Featured on the runway were glitzy catwalk collections by international fashion labels from the East Africa region. They included Gloria Wavamunno, Anna-Clare Lukoma of Lulu, Balungi, Isabella Asiimwe and Xenson representing Uganda; Cynthia Rupari, Kelvin Kagirimpundu and Patrick Muhire representing Rwanda; Sheria Ngowi from Tanzania; and Cynthia Munwangari and Krystal Bell from Burundi.

"This festival obviously incorporates all aspects of the fashion industry; the cultural, the modern, the hippy and trendy. Our anticipation is that this will be a trend-setter for the local and regional fashion industry as well," Joel Kanyamunyu, director at Great Lakes Arts Association told the Star.

Kanyamunyu said that fashion need not be limited to expensive designer brands, left-of-the-mainstream labels and trendy statements.

In addition to the runway shows highlighting avant-garde lines of casual wear, evening gowns, wedding fashion and cocktail dresses, the two-day-long soiree also hosted discussions aimed at promoting and supporting the creative talents in Eastern African region.

"We need to embrace our Ugandanness and love Made in Uganda products," said Anna-Clare Lukoma, 35, who teamed parachute hem dresses with kooky glasses, turbans and statement jewellery from local brand Balungi.

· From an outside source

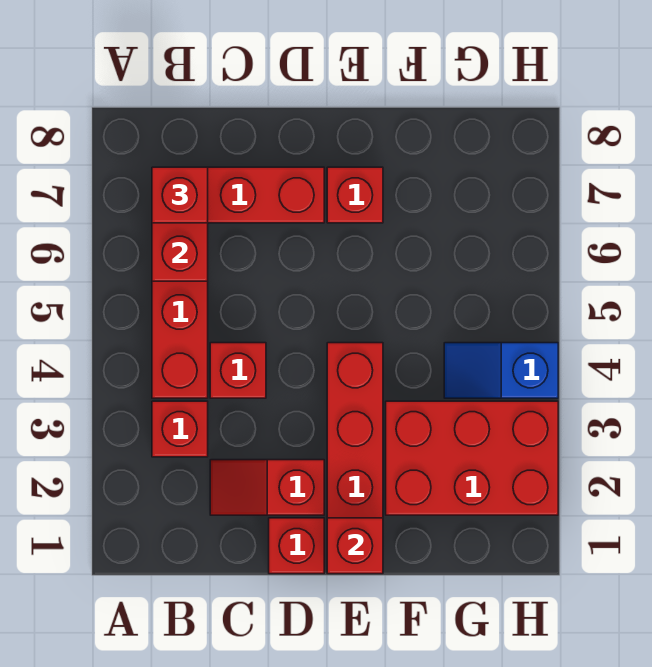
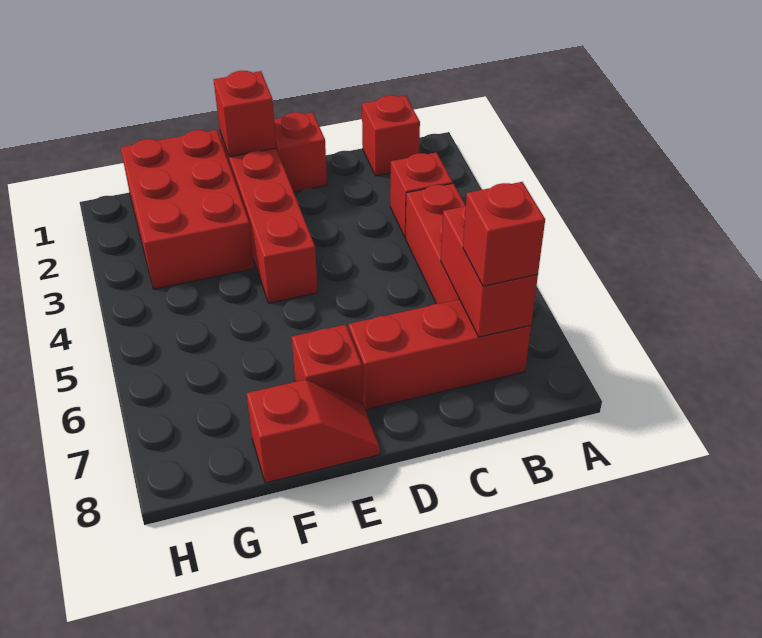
red 1x2 slope [210,460,324,515] -> red 1x2 slope moved to [246,380,380,483]
red 1x1 brick [210,343,266,398] -> red 1x1 brick moved to [362,95,420,176]
red 2x3 brick [386,401,558,515] -> red 2x3 brick turned to [121,130,254,289]
blue 1x2 slope [444,343,558,398] -> none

Balungi's creations were made from horn, banana fibre and paper sourced in Uganda.

Lukoma drew inspiration for her Lulu label collection from local culture, using a palette of earthy oranges and browns, and black and blue.

"Kampala is so chaotic that we need to create our own Zen moments, and what better way to do that than drape ourselves in calm, luxurious fabrics that are comfortable and easy to wear," she said.

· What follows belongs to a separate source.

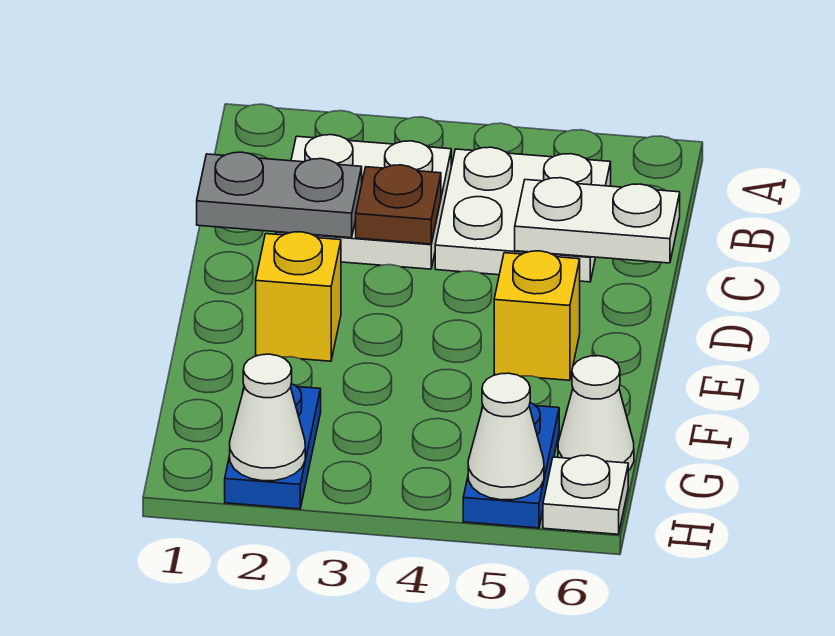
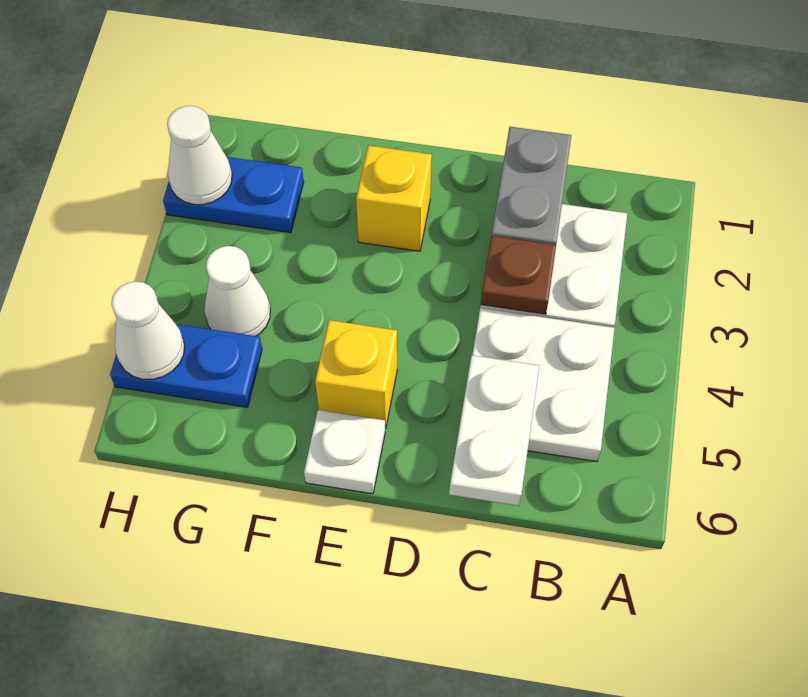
white 1x1 cone [558,356,634,471] -> white 1x1 cone moved to [204,246,270,336]
white 1x1 plate [543,455,628,534] -> white 1x1 plate moved to [304,410,385,494]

Lukoma launched Lulu in 2011, but now wants her involvement in the industry to stretch into making a positive impact on development and social consciousness in Africa. "We have more than 80 per cent of our able-bodied youths unemployed in Uganda," said the designer, whose clothes were part of a United States Urban Outfitters African Bazaar pop-up shop last year.

"In our jaajas' (grandmothers) times, most people knew how to sew and took pride in creating replicas of high-quality foreign garments. These skills were not transferred to the next generation because academic skills became more revered."

The fashion do was jointly hosted by the Great Lakes Arts Association, an organisation run by the famous fashion industry bigwigs of Burundi, Uganda, Rwanda, Kenya and Tanzania, as well as LDJ productions -- prime organisers of the New York Fashion Week and Kigali Fashion Week. RwandAir, Kampala Serena Hotel and Mashanyu Media were the main sponsors of the event.